Domains containing the word “search” in China were hijacked yesterday… pointing to search engine Baidu (and partly, another government website).
Competition that was redirected this way included Microsoft Live.com (because results are showing on search.live.com), Yahoo.com (results are on search.yahoo.com), and Google Blog search (blogsearch.google.cn). Even some more exotic pages, like www.search.ibm.com.cn, were suffering from this hijacking. According to a source which I will keep anonymous here, the problem started around 1 am Beijing time on Wednesday. I don’t know if the problem persists, your comments are welcome.
The Baidu homepage
Chinese DNS servers are under government control though it is unclear whether this was a conscious attempt to give more exposure to Baidu, or if it was a misconfiguration of some sort.

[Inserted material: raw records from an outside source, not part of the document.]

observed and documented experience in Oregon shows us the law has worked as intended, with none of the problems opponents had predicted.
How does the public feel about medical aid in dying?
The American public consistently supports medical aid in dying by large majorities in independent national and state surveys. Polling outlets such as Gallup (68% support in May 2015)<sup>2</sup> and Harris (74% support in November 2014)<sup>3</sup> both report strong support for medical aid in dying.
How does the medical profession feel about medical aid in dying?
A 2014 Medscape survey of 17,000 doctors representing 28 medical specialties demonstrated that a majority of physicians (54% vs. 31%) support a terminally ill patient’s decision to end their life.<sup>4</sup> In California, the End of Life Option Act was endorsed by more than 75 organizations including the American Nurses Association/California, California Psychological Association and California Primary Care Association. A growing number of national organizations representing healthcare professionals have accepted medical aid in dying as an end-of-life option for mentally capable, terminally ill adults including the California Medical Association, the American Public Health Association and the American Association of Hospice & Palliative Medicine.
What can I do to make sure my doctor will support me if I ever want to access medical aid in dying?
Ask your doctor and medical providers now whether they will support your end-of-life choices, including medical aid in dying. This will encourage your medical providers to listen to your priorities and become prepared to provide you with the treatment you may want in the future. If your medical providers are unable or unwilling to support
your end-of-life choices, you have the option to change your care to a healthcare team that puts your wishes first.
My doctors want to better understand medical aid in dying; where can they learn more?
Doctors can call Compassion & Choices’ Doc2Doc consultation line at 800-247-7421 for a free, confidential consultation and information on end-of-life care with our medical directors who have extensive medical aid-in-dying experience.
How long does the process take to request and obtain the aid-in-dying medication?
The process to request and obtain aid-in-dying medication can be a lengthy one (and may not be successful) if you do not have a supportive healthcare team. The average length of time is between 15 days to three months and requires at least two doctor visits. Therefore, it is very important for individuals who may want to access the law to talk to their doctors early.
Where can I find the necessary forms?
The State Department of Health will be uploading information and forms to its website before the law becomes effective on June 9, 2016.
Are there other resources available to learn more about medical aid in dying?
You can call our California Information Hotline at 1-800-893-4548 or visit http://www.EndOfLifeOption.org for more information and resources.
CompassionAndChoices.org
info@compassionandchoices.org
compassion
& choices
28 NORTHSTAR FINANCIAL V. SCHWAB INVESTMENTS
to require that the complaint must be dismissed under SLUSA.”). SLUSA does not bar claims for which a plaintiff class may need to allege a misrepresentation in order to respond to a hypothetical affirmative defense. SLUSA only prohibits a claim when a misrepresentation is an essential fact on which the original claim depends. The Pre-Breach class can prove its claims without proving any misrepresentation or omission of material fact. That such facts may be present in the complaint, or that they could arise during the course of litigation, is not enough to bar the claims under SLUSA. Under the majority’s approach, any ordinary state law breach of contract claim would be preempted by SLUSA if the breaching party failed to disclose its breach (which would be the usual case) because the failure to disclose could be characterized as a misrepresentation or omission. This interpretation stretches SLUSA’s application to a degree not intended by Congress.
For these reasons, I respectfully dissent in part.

Baidu.cn is certainly a “government-friendly” search engine (and Google’s #1 enemy in China, even though Google once had a stake in the company). Then again, to some degree so are others like Google.cn or Yahoo.cn, as they also receive certain orders from Beijing. E.g. Google displays an ICP – Internet Content Provider – number badge on its Chinese frontpage, and its local partner Tianya shows Chinese police avatars on their pages every now and then. But there may well be degrees of gov’t-friendliness among these Chinese search competitors.
In other, perhaps related news, Google YouTube released a Hong Kong version (as it’s not Mainland China it’s forced into much less restrictions)… and now there are reports coming in that YouTube is too blocked in China.